Le soutien d’Habib Sylla qui divise la diaspora

 

Visiblement, le torchon brûle entre le très contesté président du Haut conseil des maliens de l’extérieur, Habib Sylla, et ses compatriotes de l’étranger. Pour cause,  sa déclaration hasardeuse en faveur de la candidature du président de la république. Le souhait d’Habib Sylla de voir IBK réélu vient sonner encore plus glas un climat tendu entre le président Sylla et les siens.

Apres cette annonce de sollicitation de la candidature du président Ibrahim Boubacar Keita, une pluie d’indignation et de contestation de ses compatriotes ont envahi les réseaux sociaux. Les maliens de l’extérieur ne semblent tout simplement pas d’avis de leur président et surtout, ne pas apprécier la manière. Car, cette représentation des maliens de l’étranger, jusqu’à preuve de contraire, est une organisation apolitique. Comme l’ont fait savoir des associations des maliens vivant à l’étranger. Le statut « apolitique » du HCME, un passage intéressant qu’Habib Sylla aurait éperdument oublié. Tant, semble-t-il, il aurait tout de même oublié sinon fait mystère face au président de la république, toutes les difficultés que rencontrent nos frères à l’étranger : les obstacles liés à l’obtention de la carte NINA, les difficultés pour s’octroyer une carte de séjour au Gabon pays ami et d’accueil des maliens où, le simple renouvellement de la carte de séjour n’est pas un parcours aisé pour nos frère avec son cout exorbitant  soit plus de 500 000 FCFA pour le simple renouvèlement de la carte de séjour.

Quid des traitements infra humain dont ont, ou du moins subissent les migrants maliens qui vivent le calvaire en Libye pour ne pas dire l’enfer en Algérie. Ce sont là des chapelets de préoccupations que Habib Sylla se devait d’égrainer en tant que porte-voix des maliens de l’extérieur, devant un président de la république qui se dit sensible à leur préoccupations. Mais que Non !

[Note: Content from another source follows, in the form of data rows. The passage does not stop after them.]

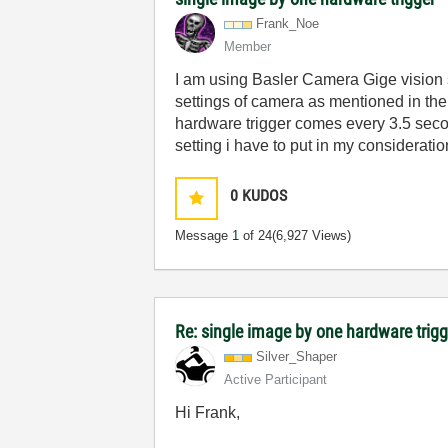
Frank_Noe
Member
I am using Basler Camera Gige vision 
settings of camera as mentioned in the 
hardware trigger comes every 3.5 secon
setting i have to put in my consideratio
0
KUDOS
Message
1
of 24
(6,927 Views)
Re: single image by one hardware trig
Silver_Shaper
Active Participant
Hi Frank,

Le président du HCME n’est pas prêt pour regretter le sort de ces maliens refoulés de gré ou de force devant le président de la république. Mais il est plutôt très pressé à l’accompagner « Nous sommes pressés, nous sommes pressés Monsieur le Président de la République de vous entendre dire, Allez suivez-moi, on y va ! » a-t-il avancé devant un président pas plus fier de son mandat qu’un Sylla. Qui, se porte la voix de tous les maliens vivant à l’étranger « vous n’allez pas hésiter d’avancer avec nous, parce que vous savez que nous sommes des soldats engagés, chaque malienne et chaque malien ici présent, est prêt à être le directeur de campagne de 2018 ». Ces propos partial venant du président d’un Haut conseil pourtant apolitique, ont été accueilli comme il fallait s’y attendre, par des désolations et des vagues d’indignations des maliens qui ont souffert du régime IBK.